WHAT IS EXPECTED:
Return each line of the entries that mentions the word "Specifications".

------

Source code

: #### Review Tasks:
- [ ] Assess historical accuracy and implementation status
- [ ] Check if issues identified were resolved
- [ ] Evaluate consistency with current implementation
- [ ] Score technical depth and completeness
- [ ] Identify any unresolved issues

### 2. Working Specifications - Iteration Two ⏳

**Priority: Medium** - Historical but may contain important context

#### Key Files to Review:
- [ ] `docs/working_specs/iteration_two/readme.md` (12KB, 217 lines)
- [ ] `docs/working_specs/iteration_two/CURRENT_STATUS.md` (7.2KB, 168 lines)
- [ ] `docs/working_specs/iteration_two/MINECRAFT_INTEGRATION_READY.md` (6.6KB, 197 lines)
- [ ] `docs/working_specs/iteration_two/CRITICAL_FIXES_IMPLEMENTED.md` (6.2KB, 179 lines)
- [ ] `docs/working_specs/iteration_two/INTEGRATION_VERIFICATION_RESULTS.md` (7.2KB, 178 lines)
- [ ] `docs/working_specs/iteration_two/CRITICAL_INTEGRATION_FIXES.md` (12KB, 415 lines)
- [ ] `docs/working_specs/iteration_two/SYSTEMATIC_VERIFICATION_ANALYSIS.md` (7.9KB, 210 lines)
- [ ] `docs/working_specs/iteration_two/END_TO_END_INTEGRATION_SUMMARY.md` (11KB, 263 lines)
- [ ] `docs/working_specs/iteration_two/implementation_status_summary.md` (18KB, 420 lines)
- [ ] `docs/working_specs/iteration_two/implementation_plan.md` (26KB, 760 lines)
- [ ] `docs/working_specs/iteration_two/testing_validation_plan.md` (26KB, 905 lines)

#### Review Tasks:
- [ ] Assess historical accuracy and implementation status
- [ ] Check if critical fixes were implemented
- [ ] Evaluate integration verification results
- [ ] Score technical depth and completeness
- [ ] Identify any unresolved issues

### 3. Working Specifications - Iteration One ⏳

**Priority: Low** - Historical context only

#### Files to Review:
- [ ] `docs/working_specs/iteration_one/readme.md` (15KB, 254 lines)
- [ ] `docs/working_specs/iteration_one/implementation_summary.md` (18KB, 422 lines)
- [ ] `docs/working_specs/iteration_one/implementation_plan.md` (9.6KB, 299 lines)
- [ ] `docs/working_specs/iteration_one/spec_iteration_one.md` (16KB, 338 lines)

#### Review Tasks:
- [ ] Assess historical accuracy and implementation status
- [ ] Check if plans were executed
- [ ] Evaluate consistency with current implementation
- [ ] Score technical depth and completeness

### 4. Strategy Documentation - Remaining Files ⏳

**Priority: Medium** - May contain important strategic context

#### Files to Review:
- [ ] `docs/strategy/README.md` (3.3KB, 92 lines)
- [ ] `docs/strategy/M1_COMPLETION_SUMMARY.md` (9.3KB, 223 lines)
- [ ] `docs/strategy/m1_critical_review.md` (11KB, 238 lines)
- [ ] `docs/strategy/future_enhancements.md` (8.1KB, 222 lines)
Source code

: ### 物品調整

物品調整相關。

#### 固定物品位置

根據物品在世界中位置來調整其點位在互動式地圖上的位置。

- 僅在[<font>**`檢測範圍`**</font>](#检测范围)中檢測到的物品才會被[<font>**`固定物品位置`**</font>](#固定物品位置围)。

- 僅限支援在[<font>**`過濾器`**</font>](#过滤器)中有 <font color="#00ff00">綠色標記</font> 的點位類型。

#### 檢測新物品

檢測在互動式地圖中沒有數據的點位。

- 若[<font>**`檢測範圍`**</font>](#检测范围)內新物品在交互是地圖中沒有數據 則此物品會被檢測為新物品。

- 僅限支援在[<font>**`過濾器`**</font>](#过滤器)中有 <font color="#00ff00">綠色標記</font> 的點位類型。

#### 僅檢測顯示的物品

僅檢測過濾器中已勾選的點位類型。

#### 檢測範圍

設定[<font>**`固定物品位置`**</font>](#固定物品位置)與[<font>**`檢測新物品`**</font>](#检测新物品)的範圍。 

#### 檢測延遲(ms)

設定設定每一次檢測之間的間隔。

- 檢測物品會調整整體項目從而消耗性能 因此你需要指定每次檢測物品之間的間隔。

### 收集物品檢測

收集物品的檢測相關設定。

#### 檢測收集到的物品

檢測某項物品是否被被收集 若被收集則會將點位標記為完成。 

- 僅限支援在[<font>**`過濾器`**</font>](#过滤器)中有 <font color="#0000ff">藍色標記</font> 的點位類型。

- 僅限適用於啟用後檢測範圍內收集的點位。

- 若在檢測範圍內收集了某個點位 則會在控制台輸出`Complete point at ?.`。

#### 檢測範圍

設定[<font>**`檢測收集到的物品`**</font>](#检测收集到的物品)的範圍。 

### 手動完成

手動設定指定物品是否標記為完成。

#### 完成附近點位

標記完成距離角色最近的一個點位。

------

TASK ANSWER:
### 2. Working Specifications - Iteration Two ⏳
### 3. Working Specifications - Iteration One ⏳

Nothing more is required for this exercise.